L’Alfa Romeo più esagerata che si sia mai vista: sotto il cofano aveva un motore che non si teneva

I laboratori segreti della Casa di Arese regalarono agli appassionati delle vetture sensazionali. Una Formula 1 travestita da macchina stradale fece la storia.

L’Alfa Romeo creò due prototipi con motore V10 da Formula 1 allestiti per il campionato Production Cars nella seconda metà degli anni ’80. L’obiettivo dei tecnici milanesi era creare un bolide che potesse competere con tutte le più grandi Case costruttrici del mondo. Sul piano estetico in pochi avrebbero potuto scorgere molte differenze rispetto alla 164, ma con maggiore attenzione si notavano dei trucchetti.

Per lavorare sul motore, come nelle auto da corsa, occorreva rimuovere un ampio guscio in fibra di carbonio. Il cuore pulsante era un V10 da tre litri e mezzo di cilindrata con oltre 600 CV. Bernie Ecclestone, ex numero 1 del circus della F1, voleva proporre una competizione idealmente in rimpiazzo del Campionato mondiale sportprototipi.

Per questo motivo l’Alfa Romeo, da ex grande protagonista delle corse, propose poi 25.000 esemplari di serie, ma con telai da F1 e motori da 3,5 litri senza limiti di potenza, ma la serie Production Cars non decollò. Erano i magici anni ’80 e c’era una Ferrari che minacciava di ritirarsi dalla Formula 1 e i brand italiani erano ancora al top.

La potenza clamorosa dell’Alfa Romeo 164 ProCar

Nel 1985 i progettisti dell’Alfa Corse iniziarono a lavorare sul motore V1035, data la fine annunciata dei motori sovralimentati.

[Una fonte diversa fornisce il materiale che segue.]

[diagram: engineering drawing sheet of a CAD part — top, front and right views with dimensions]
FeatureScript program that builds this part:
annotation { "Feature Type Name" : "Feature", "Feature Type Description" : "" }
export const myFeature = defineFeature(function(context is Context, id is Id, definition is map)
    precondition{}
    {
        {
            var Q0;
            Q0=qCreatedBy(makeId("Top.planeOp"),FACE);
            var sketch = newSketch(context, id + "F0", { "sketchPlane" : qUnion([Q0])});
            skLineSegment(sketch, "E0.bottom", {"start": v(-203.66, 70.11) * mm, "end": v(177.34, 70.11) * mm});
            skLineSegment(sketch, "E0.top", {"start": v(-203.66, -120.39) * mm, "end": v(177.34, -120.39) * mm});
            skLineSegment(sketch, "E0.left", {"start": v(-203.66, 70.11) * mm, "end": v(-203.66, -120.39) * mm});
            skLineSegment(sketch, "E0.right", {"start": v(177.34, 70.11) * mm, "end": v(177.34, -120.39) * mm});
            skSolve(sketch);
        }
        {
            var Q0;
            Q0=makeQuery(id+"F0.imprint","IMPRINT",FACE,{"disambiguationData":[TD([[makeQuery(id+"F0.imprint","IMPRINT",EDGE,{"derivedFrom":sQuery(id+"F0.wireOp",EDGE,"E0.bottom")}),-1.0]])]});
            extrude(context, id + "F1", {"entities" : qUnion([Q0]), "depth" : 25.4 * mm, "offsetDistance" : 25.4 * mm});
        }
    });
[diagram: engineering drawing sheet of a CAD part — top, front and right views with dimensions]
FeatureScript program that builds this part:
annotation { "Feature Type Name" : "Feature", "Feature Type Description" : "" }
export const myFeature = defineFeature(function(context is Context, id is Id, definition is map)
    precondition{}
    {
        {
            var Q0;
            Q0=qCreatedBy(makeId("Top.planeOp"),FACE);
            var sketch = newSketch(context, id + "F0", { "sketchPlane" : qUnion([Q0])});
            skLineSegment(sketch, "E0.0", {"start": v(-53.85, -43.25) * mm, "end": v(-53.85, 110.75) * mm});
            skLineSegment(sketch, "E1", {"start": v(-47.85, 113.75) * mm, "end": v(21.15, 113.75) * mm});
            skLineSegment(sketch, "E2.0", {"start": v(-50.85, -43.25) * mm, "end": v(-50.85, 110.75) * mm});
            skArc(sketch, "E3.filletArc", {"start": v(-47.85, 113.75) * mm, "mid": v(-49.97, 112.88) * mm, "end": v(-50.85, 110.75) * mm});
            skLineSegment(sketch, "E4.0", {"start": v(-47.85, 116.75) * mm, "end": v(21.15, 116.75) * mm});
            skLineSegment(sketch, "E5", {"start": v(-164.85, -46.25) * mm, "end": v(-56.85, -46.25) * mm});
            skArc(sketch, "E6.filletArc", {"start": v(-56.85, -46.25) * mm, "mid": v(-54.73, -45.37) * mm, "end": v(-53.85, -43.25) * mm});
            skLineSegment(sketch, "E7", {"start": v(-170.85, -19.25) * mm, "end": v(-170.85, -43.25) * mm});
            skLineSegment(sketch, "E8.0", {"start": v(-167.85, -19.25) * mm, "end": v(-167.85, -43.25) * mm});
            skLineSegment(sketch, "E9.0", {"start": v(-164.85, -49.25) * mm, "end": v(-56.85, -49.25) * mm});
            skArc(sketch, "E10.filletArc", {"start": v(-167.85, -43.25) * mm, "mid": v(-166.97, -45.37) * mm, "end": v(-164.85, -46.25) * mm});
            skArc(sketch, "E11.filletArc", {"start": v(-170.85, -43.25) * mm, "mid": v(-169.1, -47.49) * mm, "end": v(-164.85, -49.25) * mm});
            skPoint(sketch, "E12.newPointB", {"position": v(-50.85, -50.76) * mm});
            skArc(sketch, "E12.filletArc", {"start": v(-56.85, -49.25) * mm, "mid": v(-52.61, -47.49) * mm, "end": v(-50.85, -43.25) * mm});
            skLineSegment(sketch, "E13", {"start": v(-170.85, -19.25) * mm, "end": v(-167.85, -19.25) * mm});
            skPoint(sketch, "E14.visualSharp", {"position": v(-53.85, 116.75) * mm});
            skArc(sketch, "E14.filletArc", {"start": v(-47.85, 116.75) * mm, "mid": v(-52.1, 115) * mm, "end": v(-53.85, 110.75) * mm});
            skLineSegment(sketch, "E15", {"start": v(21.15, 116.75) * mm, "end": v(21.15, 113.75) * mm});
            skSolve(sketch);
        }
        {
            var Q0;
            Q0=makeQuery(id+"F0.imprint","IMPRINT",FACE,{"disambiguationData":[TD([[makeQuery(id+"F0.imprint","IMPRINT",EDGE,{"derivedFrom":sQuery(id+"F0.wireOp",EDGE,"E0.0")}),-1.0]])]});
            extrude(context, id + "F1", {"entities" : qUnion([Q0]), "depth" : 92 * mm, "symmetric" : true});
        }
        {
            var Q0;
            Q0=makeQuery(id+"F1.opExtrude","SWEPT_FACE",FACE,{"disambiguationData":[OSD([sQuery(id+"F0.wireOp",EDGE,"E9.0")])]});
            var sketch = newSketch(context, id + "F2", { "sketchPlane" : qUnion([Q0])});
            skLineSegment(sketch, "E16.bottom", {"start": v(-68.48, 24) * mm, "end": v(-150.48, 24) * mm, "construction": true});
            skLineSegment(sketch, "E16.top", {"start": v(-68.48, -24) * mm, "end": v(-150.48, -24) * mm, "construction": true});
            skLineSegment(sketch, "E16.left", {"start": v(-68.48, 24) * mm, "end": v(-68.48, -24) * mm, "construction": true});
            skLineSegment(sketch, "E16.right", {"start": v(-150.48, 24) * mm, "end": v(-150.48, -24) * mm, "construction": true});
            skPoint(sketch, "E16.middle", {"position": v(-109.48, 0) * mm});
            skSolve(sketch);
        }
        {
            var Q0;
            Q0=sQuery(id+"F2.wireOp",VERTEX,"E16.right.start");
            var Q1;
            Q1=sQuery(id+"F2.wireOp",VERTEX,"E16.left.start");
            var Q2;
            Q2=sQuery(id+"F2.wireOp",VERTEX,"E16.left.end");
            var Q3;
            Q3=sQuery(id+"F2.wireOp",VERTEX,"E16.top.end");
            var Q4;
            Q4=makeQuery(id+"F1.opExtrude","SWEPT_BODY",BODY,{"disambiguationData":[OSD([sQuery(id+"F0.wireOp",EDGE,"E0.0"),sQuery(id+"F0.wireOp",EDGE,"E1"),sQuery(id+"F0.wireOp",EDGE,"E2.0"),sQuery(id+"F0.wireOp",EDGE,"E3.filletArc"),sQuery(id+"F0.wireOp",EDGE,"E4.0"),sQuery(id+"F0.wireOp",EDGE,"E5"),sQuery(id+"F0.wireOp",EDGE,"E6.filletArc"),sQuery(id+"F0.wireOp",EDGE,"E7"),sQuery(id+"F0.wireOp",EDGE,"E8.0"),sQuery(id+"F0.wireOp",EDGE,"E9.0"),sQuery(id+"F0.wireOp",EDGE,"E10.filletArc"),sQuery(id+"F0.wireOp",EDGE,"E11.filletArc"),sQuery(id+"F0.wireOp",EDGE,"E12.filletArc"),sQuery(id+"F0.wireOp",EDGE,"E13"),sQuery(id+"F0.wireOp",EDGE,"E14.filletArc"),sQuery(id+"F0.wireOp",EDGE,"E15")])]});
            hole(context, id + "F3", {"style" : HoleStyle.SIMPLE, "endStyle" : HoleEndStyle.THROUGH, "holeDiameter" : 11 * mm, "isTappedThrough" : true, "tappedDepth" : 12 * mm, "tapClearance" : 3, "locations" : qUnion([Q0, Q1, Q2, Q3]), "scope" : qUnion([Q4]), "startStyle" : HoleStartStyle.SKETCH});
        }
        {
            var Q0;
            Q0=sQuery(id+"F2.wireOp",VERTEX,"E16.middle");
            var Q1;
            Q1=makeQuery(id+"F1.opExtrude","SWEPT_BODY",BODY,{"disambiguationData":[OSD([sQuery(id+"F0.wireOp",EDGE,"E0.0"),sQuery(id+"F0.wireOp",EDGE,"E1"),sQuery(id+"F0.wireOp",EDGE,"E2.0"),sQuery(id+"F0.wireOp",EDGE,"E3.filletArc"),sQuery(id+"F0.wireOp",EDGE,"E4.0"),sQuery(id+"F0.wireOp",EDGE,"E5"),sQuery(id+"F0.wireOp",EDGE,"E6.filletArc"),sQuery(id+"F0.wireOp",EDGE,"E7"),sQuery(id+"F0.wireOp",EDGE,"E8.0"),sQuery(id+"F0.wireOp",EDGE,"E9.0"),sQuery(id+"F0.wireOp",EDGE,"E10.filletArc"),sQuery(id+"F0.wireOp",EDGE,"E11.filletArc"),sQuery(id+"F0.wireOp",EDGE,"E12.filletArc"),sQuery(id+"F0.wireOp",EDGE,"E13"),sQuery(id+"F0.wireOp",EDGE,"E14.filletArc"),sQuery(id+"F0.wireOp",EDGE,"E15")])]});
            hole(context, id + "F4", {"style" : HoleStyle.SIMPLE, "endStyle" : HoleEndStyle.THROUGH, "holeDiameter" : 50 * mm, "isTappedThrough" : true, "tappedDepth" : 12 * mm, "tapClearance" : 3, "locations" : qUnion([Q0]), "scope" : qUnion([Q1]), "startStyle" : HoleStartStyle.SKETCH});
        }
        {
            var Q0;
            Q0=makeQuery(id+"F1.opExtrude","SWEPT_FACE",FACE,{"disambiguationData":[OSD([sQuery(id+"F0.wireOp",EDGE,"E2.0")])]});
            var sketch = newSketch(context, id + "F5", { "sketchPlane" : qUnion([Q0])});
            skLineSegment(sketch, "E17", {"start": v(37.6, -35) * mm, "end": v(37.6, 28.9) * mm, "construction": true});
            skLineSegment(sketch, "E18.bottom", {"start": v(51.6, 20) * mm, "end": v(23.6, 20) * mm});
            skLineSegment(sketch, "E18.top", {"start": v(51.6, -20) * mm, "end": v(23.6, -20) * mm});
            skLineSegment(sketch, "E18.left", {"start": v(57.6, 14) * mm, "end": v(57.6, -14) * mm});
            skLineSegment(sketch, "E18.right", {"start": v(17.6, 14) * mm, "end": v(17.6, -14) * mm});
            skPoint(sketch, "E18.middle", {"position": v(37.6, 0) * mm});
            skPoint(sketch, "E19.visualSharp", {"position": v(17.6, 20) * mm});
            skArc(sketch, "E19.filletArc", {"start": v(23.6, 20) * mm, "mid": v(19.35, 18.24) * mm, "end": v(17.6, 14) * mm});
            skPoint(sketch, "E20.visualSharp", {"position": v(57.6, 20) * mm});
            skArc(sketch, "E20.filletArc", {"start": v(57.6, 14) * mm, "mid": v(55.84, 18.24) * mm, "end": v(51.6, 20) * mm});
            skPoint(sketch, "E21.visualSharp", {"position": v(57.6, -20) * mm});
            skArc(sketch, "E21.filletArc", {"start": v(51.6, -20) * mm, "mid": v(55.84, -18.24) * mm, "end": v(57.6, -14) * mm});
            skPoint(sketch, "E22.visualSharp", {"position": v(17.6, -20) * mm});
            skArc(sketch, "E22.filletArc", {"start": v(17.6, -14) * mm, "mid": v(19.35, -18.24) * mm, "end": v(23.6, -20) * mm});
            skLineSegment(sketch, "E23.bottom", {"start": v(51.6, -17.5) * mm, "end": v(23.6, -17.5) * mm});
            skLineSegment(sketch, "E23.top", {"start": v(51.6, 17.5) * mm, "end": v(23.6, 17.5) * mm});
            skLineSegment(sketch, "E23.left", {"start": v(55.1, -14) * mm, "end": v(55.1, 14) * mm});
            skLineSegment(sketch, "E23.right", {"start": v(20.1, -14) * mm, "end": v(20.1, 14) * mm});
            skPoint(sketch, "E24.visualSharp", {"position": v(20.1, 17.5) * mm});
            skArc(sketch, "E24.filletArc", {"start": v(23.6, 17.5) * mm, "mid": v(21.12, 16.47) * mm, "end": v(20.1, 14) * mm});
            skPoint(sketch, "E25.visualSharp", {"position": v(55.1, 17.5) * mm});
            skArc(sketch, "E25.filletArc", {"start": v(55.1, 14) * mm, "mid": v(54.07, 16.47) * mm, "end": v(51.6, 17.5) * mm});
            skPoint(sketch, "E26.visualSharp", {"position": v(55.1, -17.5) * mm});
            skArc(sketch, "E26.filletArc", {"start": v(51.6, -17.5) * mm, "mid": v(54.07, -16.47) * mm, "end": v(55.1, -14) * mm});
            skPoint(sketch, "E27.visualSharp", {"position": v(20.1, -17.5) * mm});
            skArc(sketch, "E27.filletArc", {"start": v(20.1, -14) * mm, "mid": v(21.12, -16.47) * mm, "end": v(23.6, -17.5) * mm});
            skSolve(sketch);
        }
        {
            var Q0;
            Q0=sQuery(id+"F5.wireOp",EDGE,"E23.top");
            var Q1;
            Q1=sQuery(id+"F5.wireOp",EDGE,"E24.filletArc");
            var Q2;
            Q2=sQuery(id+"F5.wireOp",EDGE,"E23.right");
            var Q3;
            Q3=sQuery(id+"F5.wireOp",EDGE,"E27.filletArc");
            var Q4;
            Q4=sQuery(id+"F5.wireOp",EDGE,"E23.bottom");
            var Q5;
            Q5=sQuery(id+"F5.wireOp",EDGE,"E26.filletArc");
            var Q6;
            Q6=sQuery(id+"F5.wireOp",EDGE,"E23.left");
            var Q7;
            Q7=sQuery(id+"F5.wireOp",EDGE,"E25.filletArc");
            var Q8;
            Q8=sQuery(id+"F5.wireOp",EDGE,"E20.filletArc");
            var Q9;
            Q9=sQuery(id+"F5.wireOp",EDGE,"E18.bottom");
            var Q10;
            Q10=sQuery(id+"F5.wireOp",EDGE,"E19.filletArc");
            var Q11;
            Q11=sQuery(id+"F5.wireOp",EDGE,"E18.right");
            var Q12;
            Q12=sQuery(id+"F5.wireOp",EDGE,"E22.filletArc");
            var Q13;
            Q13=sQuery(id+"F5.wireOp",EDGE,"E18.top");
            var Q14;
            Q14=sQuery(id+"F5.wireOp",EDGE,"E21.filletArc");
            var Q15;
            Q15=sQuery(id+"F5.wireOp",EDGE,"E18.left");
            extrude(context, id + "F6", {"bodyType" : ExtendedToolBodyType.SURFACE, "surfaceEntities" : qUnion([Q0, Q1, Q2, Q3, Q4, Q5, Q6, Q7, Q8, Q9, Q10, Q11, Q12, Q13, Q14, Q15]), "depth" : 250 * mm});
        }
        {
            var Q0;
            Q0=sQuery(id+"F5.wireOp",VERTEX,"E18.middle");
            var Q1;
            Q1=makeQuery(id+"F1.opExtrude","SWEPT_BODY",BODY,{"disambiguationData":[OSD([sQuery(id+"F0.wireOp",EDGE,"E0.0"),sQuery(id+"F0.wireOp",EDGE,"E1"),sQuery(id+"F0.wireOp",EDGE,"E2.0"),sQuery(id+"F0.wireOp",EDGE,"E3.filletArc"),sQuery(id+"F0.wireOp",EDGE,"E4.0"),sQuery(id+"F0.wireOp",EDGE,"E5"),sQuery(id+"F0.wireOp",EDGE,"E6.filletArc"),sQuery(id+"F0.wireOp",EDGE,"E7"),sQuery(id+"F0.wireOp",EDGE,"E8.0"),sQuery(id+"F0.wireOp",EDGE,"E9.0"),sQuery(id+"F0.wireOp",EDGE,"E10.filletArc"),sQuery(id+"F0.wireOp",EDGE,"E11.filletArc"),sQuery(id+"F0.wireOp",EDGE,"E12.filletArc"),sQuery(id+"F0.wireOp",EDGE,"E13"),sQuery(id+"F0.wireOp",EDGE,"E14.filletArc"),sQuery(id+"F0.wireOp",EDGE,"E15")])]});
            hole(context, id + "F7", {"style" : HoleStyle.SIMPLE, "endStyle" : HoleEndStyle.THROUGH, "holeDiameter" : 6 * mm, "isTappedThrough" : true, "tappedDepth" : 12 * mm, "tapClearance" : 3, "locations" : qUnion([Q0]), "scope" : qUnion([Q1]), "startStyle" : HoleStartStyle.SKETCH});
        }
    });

A una squadra di tecnici guidata da Pino D’Agostino bastarono, in sei mesi, arrivarono a produrre 620 CV della configurazione definitiva, prendendo spunto dai bolidi della Formula 1, Honda e Renault in primi, che in quel dieci cilindri a V di 72° intuirono le caratteristiche del primo vero motore V10 di Formula 1 che poi in epoca moderna fece le fortune anche della Scuderia Ferrari. Date una occhiata al video in basso del Museo Alfa Romeo.

Giorgio Francia, pilota e collaudatore dell’Alfa Romeo, ha dichiarato: “A parte Riccardo Patrese, che nel 1988 l’ha guidata per qualche giro a Monza nel pre-gara del Gran Premio d’Italia, la 164 ProCar l’ho guidata solo io. Ricordo bene la prima volta che la misi in moto: i tecnici mi dissero di non superare i 250 km/h, perché non sapevano quello che sarebbe potuto accadere. In effetti mi accorsi subito che la macchina non aveva sufficiente carico aerodinamico e tendeva a sollevarsi. Il che però, paradossalmente, le consentiva di accelerare più rapidamente rispetto a una Formula 1”.

I tecnici erano indecisi se scegliere una configurazione a 8 o a 12 cilindri. Alla fine optarono per un V10, una soluzione di mezzo. L’auto milanese era un mostro di potenza che teneva le curve come le monoposto in pista. Quanto ci mancano quei momenti, guardando la gamma attuale condizionata dal trend dei SUV.